Îlot de Wand (2025) : façonner ce que l’on laisse

Il faut ensuite plusieurs années pour que les conditions se réunissent à nouveau. Dallas identifie trois prérequis indispensables à leurs projets :

  • que le site puisse être un terrain de jeu propice à l’expérimentation,

  • obtenir l’accord du propriétaire,

  • et réunir un financement.

Ces trois ouvertures sont rares, ce qui explique les temporalités longues entre les projets.

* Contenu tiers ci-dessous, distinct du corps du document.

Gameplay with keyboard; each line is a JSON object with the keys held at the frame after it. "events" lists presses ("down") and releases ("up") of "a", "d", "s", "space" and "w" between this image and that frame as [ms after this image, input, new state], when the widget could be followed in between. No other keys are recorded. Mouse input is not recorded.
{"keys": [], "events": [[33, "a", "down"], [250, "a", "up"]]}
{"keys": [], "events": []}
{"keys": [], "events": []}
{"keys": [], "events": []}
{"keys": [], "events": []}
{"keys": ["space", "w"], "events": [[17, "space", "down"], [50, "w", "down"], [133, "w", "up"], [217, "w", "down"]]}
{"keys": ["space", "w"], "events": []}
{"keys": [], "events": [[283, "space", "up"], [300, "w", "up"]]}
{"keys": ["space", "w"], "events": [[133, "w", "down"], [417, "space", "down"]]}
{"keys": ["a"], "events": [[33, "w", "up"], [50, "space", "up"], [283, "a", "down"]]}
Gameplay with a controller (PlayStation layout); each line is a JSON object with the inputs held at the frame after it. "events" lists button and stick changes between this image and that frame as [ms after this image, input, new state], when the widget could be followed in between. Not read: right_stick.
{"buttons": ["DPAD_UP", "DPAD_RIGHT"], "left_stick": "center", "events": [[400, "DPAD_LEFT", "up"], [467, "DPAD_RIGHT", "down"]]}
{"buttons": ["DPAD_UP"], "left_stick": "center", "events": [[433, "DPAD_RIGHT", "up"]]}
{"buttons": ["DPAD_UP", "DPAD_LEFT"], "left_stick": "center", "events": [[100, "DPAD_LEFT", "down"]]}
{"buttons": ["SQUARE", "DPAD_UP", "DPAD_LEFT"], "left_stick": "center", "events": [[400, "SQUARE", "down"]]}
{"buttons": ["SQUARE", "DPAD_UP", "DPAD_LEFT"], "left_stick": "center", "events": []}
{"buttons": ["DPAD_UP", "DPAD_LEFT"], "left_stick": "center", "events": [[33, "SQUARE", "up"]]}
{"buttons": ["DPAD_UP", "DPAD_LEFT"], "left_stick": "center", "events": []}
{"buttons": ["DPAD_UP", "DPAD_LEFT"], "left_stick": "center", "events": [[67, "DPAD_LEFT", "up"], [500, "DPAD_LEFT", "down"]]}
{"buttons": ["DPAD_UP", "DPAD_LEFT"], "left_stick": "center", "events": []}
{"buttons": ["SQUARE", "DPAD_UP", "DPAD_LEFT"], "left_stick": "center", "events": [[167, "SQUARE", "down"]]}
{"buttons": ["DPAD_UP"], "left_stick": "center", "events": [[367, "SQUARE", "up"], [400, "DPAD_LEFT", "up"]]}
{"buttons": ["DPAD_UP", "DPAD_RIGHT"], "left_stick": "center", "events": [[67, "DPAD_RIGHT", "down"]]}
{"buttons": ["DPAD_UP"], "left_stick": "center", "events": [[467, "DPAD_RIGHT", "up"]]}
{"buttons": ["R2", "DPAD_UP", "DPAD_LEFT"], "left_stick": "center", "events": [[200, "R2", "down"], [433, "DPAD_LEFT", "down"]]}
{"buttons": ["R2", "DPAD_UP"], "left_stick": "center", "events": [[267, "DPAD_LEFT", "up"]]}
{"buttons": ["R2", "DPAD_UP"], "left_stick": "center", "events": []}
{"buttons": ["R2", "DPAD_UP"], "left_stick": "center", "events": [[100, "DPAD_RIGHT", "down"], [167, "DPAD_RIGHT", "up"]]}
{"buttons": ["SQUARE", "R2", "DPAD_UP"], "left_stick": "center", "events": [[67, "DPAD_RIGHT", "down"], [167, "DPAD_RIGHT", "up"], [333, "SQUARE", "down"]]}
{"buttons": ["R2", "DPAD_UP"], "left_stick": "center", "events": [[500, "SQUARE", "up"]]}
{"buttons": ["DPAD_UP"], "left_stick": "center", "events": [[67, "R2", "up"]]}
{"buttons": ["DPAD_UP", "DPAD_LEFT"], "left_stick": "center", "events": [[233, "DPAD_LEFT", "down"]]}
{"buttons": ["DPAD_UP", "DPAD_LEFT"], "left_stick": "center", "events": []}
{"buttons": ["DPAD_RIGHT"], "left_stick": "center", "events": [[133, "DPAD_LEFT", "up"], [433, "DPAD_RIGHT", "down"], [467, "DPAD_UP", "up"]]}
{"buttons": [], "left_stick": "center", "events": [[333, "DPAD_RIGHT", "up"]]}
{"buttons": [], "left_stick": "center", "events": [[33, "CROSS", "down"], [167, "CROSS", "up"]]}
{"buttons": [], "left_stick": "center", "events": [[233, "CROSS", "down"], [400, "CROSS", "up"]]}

En 2025, le projet de l’Îlot de Wand voit le jour, avec une idée forte : « façonner ce que l’on laisse ». Situé sur un terrain plat au sein d’un parc, le projet consiste à déminéraliser largement le site tout en faisant avec l’existant. Ici, la déminéralisation change d’échelle et devient un véritable projet d’aménagement urbain. Il ne s’agit plus seulement d’objets ou de micro-interventions, mais d’une réflexion sur le devenir d’un site, sur les traces que l’on accepte de laisser, et celles que l’on choisit de transformer. Certaines zones de béton sont volontairement conservées au sol pour structurer les cheminements, dessinant des parcours à partir de ce qui est déjà là plutôt que de l’effacer totalement.

Casse Dalle (2025) : l’objet, la friche, le lien

En parallèle de l’Îlot de Wand, Dallas développe le projet Casse Dalle, à Molenbeek. Deux réflexions se déploient simultanément : d’un côté, l’aménagement urbain à grande échelle ; de l’autre, une approche plus située, presque domestique, autour de l’objet et du sol.

Sur ce site en friche, l’équipe choisit de laisser vivre ce qui est déjà présent : plantes spontanées, usages informels, dynamiques existantes. Le projet consiste d’abord à ouvrir le sol, puis à réutiliser les chutes et fragments de béton extraits pour fabriquer des assises. Mais le contexte industriel passé du quartier impose une vigilance extrême : certains sols sont fortement pollués. La déminéralisation se fait alors au mètre près, avec une connaissance fine du terrain.

L’objectif est de libérer cette allée très minérale afin de laisser la nature reprendre place progressivement. Pour contourner la pollution tout en créant du lien, Dallas installe un potager hors sol. Plus qu’une source de nourriture, ce potager devient un vecteur social. Des ateliers s’y développent : teinture naturelle, moments collectifs, transmissions de savoir-faire. Chaque mois, la « soupe du potager » rassemble les habitants, prolongeant le projet bien au-delà de sa matérialité.

Une autre manière de faire ville

Avec le studio Casse Dalle, Dallas revendique une posture à contre-courant des logiques de rentabilité classiques de l’architecture et du design. Ils se nourrissent volontairement de sujets hétérogènes, refusant l’hyper‑expertise. « Nous ne sommes experts en rien », disent-ils, pour mieux affirmer une liberté d’action.

Leur philosophie est claire : faire différemment, ouvrir des voies nouvelles, et défendre un droit à la ville pour toutes et tous. Une manière de sortir des images convenues du « design responsable », trop souvent réduit à quelques objets en bois standardisés dans des tiers-lieux. Chez Collectif Dallas, la déminéralisation est avant tout un processus politique, social et spatial, ancré dans l’urgence, la spontanéité et l’expérimentation.

C’est précisément ce qui résonne avec notre propre intérêt pour un « ministère de l’Urgence » : une pratique capable d’agir vite, avec peu, mais toujours avec attention, engagement et sens du commun.